Lady Dynamite (La padrina) is a 1973 mafia film co-written and directed by Giuseppe Vari under the pseudonym Al Pisani.

== Cast ==

- Lydia Alfonsi as Costanza Cavallo
- Venantino Venantini as Tommaso Russo
- Anthony Steffen as Nico Barresi
- Mario Danieli as Saro Giarratana
- Umberto Raho as Vito Spezzino
- Orchidea De Santis as Marisa
- Maurice Poli as Tony Cavallo
- Renzo Rinaldi as Salvatore Catanese
- Carlo Gaddi as Tommaso's Man
- Luigi Antonio Guerra
- Manfred Freyberger as Nino
- Robert Hundar as Tall Mobster
- Giangiacomo Elia as Raf

== Production ==
The film was shot between Syracuse, Sicily and the Elios studios in Rome.
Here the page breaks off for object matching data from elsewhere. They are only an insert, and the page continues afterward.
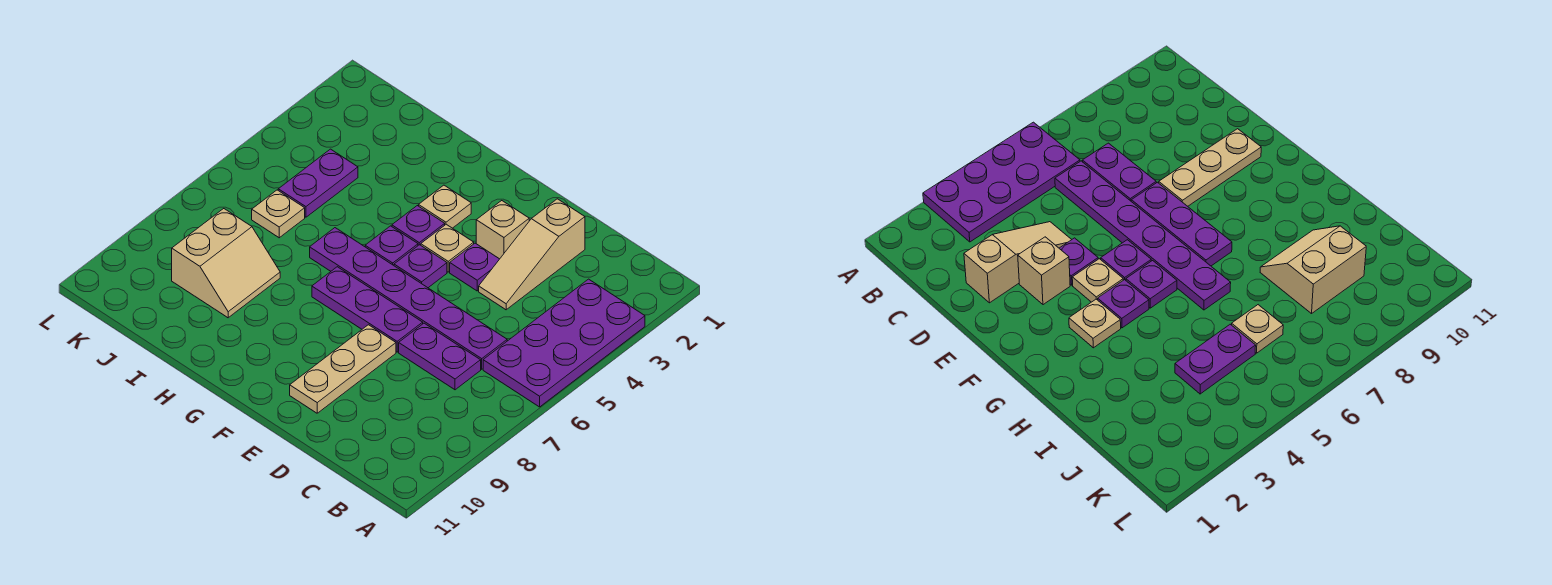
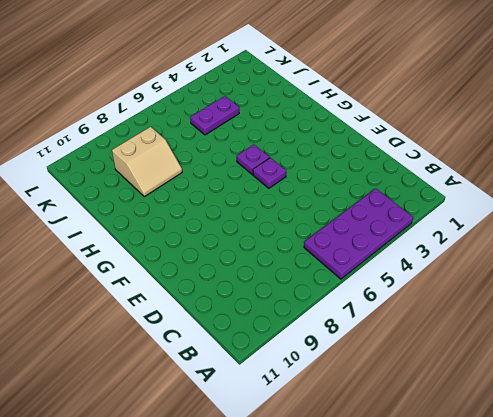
none -> purple 1x6 plate [310,228,507,369]
none -> purple 1x2 plate [399,323,481,390]
none -> tan 1x3 slope [479,199,585,310]

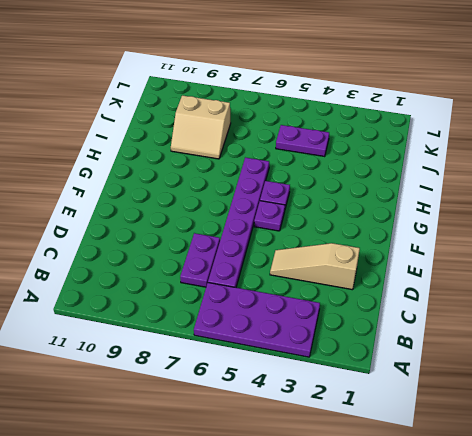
none -> tan 1x1 brick [476,201,529,259]
none -> purple 1x1 plate [450,243,499,291]
none -> purple 1x3 plate [312,267,423,352]

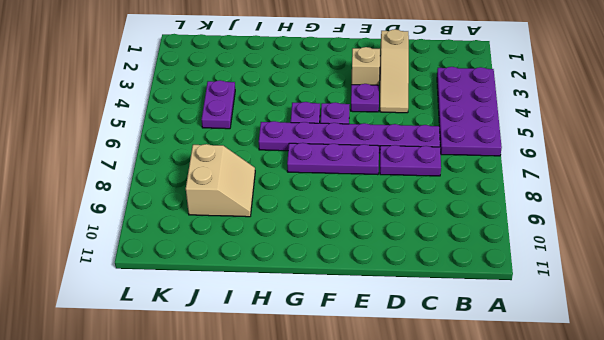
none -> tan 1x3 plate [290,325,396,413]
none -> tan 1x1 plate [421,224,474,272]
none -> tan 1x1 plate [419,185,471,228]

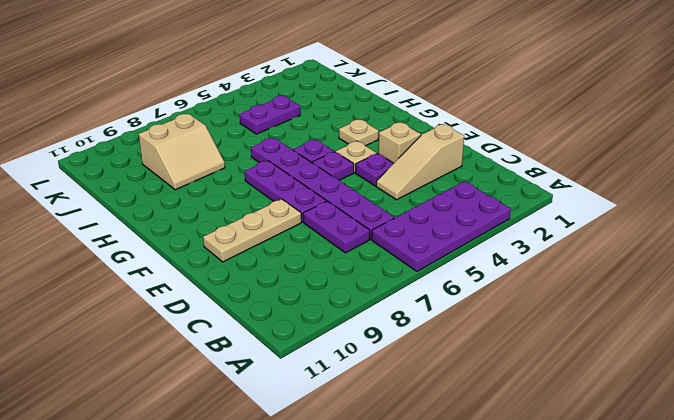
none -> purple 1x1 plate [392,206,445,245]
none -> tan 1x1 plate [252,190,305,238]

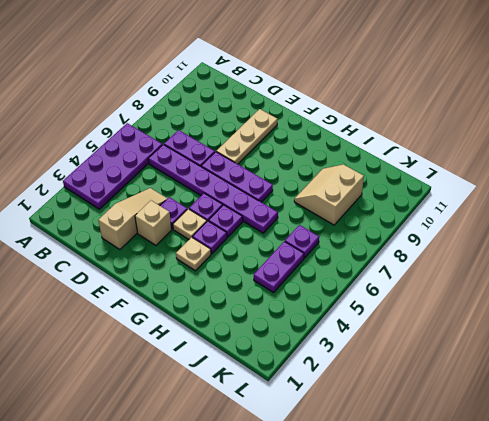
purple 1x1 plate [285,225,319,258] -> tan 1x1 plate [252,190,305,238]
During production, lead actress Lydia Alfonsi was seriously injured while performing a stunt.

== Release ==
The film was released in Italian cinemas on 23 March 1973.

== Reception ==
Film historian Roberto Curti noted how the film, attempting to outdo the level of violence shown in The Godfather, "often borders on the grotesque", and described it as having a "vaguely feminist flair" and a "very poor script and direction". Paolo Mereghetti also panned the film, describing it as just "a mediocre festival of killings and acts of brutality".